== Assignment ==
Show every line in the rows below that contains the word "difference", matching case exactly.

== Data shown ==

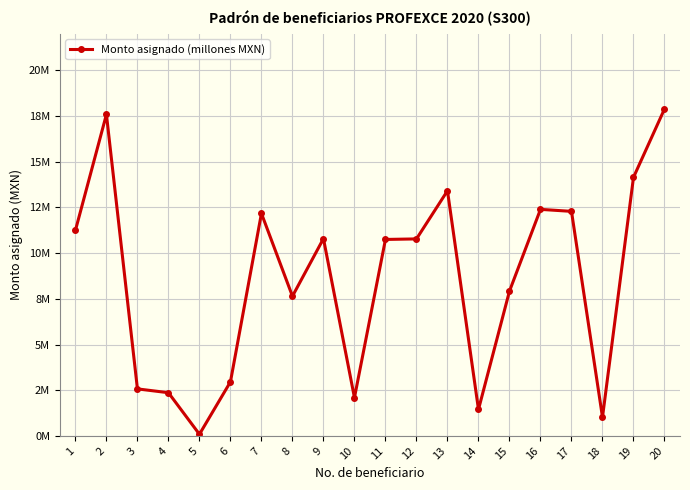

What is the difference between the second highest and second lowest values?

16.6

...

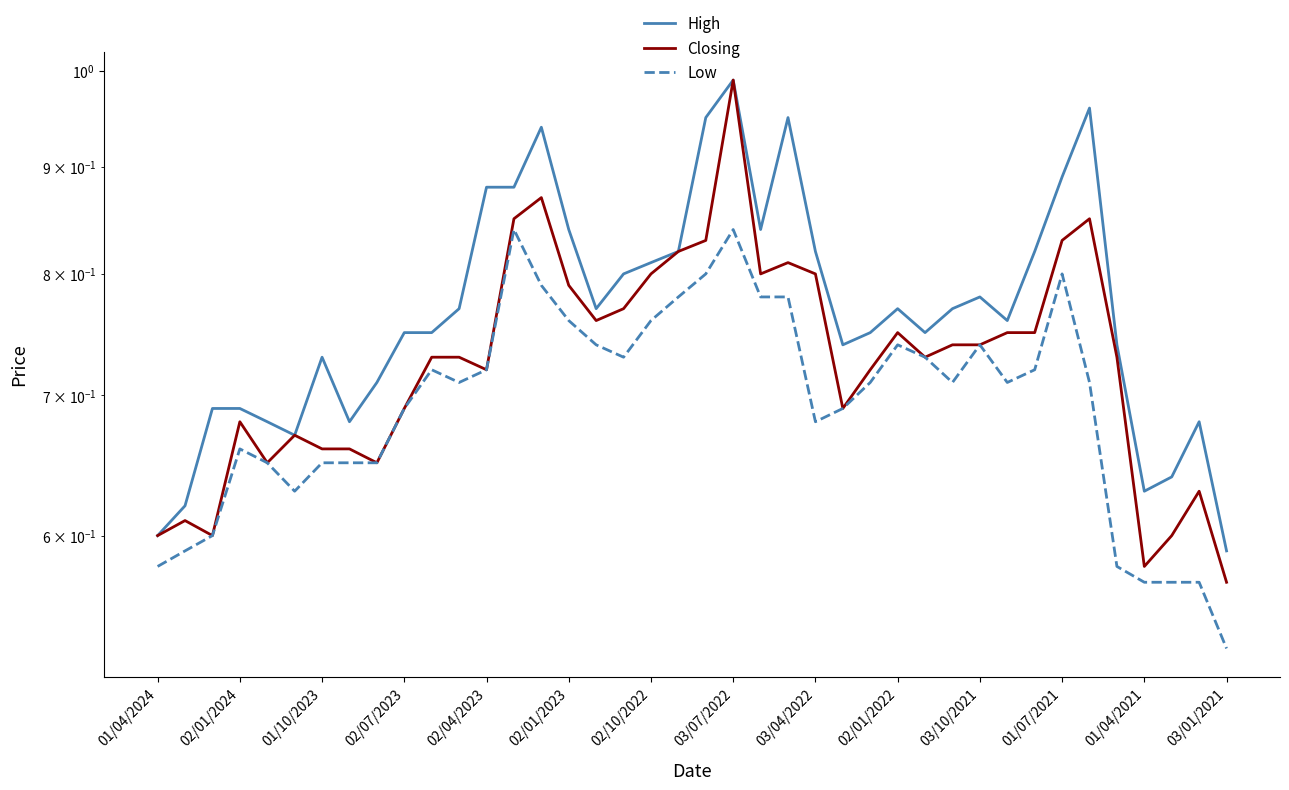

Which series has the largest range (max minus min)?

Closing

==

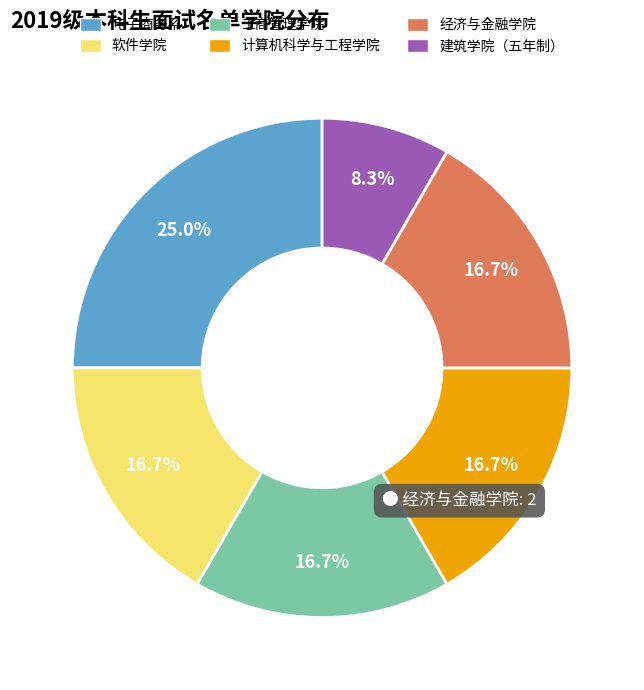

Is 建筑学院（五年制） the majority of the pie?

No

== Response to this task ==
What is the difference between the second highest and second lowest values?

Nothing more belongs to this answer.